• _Source material_
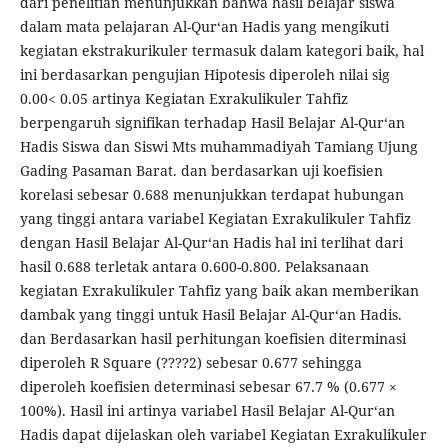
dari penelitian menunjukkan bahwa hasil belajar siswa
dalam mata pelajaran Al-Qur‘an Hadis yang mengikuti
kegiatan ekstrakurikuler termasuk dalam kategori baik, hal
ini berdasarkan pengujian Hipotesis diperoleh nilai sig
0.00< 0.05 artinya Kegiatan Exrakulikuler Tahfiz
berpengaruh signifikan terhadap Hasil Belajar Al-Qur‘an
Hadis Siswa dan Siswi Mts muhammadiyah Tamiang Ujung
Gading Pasaman Barat. dan berdasarkan uji koefisien
korelasi sebesar 0.688 menunjukkan terdapat hubungan
yang tinggi antara variabel Kegiatan Exrakulikuler Tahfiz
dengan Hasil Belajar Al-Qur‘an Hadis hal ini terlihat dari
hasil 0.688 terletak antara 0.600-0.800. Pelaksanaan
kegiatan Exrakulikuler Tahfiz yang baik akan memberikan
dambak yang tinggi untuk Hasil Belajar Al-Qur‘an Hadis.
dan Berdasarkan hasil perhitungan koefisien diterminasi
diperoleh R Square (????2) sebesar 0.677 sehingga
diperoleh koefisien determinasi sebesar 67.7 % (0.677 ×
100%). Hasil ini artinya variabel Hasil Belajar Al-Qur‘an
Hadis dapat dijelaskan oleh variabel Kegiatan Exrakulikuler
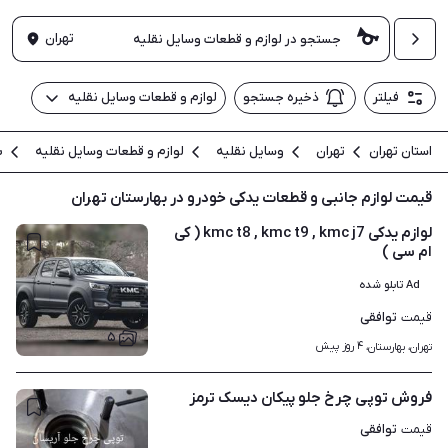
تهران
فیلتر
ذخیره جستجو
لوازم و قطعات وسایل نقلیه
استان تهران
تهران
وسایل نقلیه
لوازم و قطعات وسایل نقلیه
ب
قیمت لوازم جانبی و قطعات یدکی خودرو در بهارستان تهران
لوازم یدکی kmc t8 , kmc t9 , kmc j7 ( کی
ام سی )
Ad تابلو شده
توافقی
قیمت
۵
۴ روز پیش
تهران، بهارستان، 
فروش توپی چرخ جلو پیکان دیسک ترمز
توافقی
قیمت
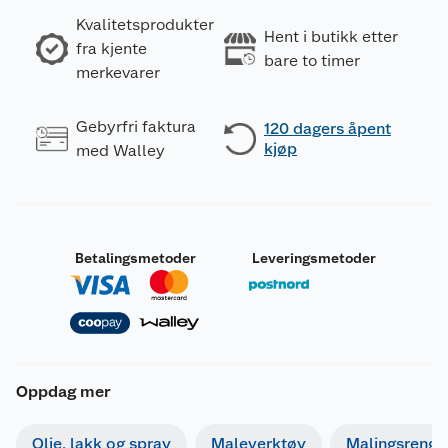
Kvalitetsprodukter
Hent i butikk etter
fra kjente
bare to timer
merkevarer
Gebyrfri faktura
120 dagers åpent
kjøp
med Walley
Betalingsmetoder
Leveringsmetoder
Oppdag mer
Olje, lakk og spray
Maleverktøy
Malingsrengjø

• _What is needed_
Reproduce the full listing faithfully, but do not carry over any pictures.

• _Result_
dari penelitian menunjukkan bahwa hasil belajar siswa
dalam mata pelajaran Al-Qur‘an Hadis yang mengikuti
kegiatan ekstrakurikuler termasuk dalam kategori baik, hal
ini berdasarkan pengujian Hipotesis diperoleh nilai sig
0.00< 0.05 artinya Kegiatan Exrakulikuler Tahfiz
berpengaruh signifikan terhadap Hasil Belajar Al-Qur‘an
Hadis Siswa dan Siswi Mts muhammadiyah Tamiang Ujung
Gading Pasaman Barat. dan berdasarkan uji koefisien
korelasi sebesar 0.688 menunjukkan terdapat hubungan
yang tinggi antara variabel Kegiatan Exrakulikuler Tahfiz
dengan Hasil Belajar Al-Qur‘an Hadis hal ini terlihat dari
hasil 0.688 terletak antara 0.600-0.800. Pelaksanaan
kegiatan Exrakulikuler Tahfiz yang baik akan memberikan
dambak yang tinggi untuk Hasil Belajar Al-Qur‘an Hadis.
dan Berdasarkan hasil perhitungan koefisien diterminasi
diperoleh R Square (????2) sebesar 0.677 sehingga
diperoleh koefisien determinasi sebesar 67.7 % (0.677 ×
100%). Hasil ini artinya variabel Hasil Belajar Al-Qur‘an
Hadis dapat dijelaskan oleh variabel Kegiatan Exrakulikuler
تهران
فیلتر
ذخیره جستجو
لوازم و قطعات وسایل نقلیه
استان تهران
تهران
وسایل نقلیه
لوازم و قطعات وسایل نقلیه
ب
قیمت لوازم جانبی و قطعات یدکی خودرو در بهارستان تهران
لوازم یدکی kmc t8 , kmc t9 , kmc j7 ( کی
ام سی )
Ad تابلو شده
توافقی
قیمت
۵
۴ روز پیش
تهران، بهارستان، 
فروش توپی چرخ جلو پیکان دیسک ترمز
توافقی
قیمت
Kvalitetsprodukter
Hent i butikk etter
fra kjente
bare to timer
merkevarer
Gebyrfri faktura
120 dagers åpent
kjøp
med Walley
Betalingsmetoder
Leveringsmetoder
Oppdag mer
Olje, lakk og spray
Maleverktøy
Malingsrengjø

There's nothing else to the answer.